Data Munging in Ruby on Rails

June 23, 2012 - 3 minute read -
data munging migrations ruby rails rake

It has been awhile since my last blog post and quite a lot has happened. Since my last blog post I have completed a large Drupal 5 to Drupal 7 migration (The d5 to d7 migration has actually been an ongoing endeavor that was finally completed after a years worth of development), implemented authorization via cancan on this blog, and implemented nested comments via polymorphic associations and the ancestry gem on this blog. I should have quite a lot to talk about now!

Today’s blog post is actually about none of those topics. During the process of deploying my nested commenting feature to this blog today I encountered a strange error which prevented my deployment from completing successfully. A sort of chicken or egg scenario if you will that was quite perplexing. While capistrano was trying to run my migrations on the production server I received the following error:

undefined method `user_name' for #<User:0xbe8bd08>

What was maddening is that my migrations had worked just fine in my development environment but for some reason wouldn’t complete properly on production. What turned out to be the cause of this??? Attempting to perform data munging within migrations. In a nutshell, here is how everything went down:

  • Added comment table
  • Added authorization table
  • Since I now implemented authorization via roles I needed to assign roles to existing users. I decided to perform this data munging via a migration.
  • Added user names to users so comments would display who they were written by.
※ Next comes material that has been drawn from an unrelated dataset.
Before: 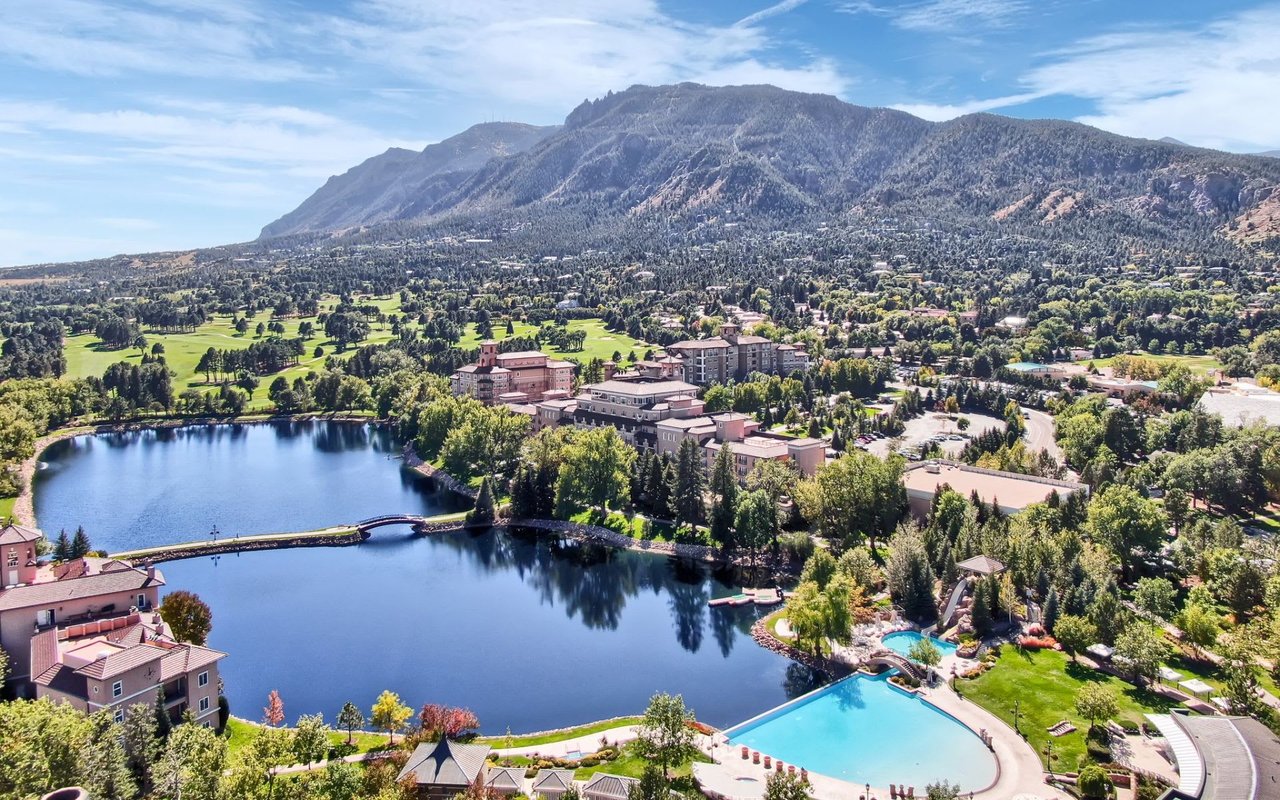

It all seems pretty straight forward right? Well after some help from “alindeman” on IRC I was informed that it is better to perform data munging via rake tasks instead of migrations because of the exact scenario that I was encountering. But how could the data munging in the migrations be causing the problem? This is how:

  1. When I was implementing the steps outlined above the first time in development everything worked fine because the validation on the user_name field was not implemented in my model until after the data munging migration had occurred.
  2. When I was trying to deploy to production and these steps were being executed there, the data munging migration would fail because the migration that adds the user name column to the user table runs after the data munging role migration which calls user.save.

Confused? Here is some code that might make more sense:

# Data munging migration that runs first
class CreateAuthenticatedRole < ActiveRecord::Migration
  def up
    auth = Role.find_or_create_by_name('Authenticated')
    users = User.all
    users.each do |u| 
      u.roles << auth
      u.save!
    end 
  end 

  def down
    users = User.all
    role = Role.find_by_name('Authenticated')
    users.each do |u| 
      u.roles.delete(role)
      u.save!
    end 
    Role.delete(role)
  end 
end
# Migration that adds username and runs after the previous data munging migration
class AddNameToUsers < ActiveRecord::Migration
  def up
    add_column :users, :user_name, :text
    User.update_all(user_name: 'anonymous')
    user = User.find(9999)
    user.user_name = 'foo'
    user.save
  end 
  def down
    remove_column :users, :user_name
  end 
end

And then the last piece of the puzzle, the user model that went with the migration

class User < ActiveRecord::Base
  validates :user_name, uniqueness: true
  validates :user_name, presence: true
 ...more code 
end

The first time the migrations executed, no problem because I hadn’t implemented validation on the username field of the user model yet. Second time through, failure because code was conflicting with the database schema.

Moral of this story is that I will now perform any data munging via rake tasks and leave my migrations for schema updates only.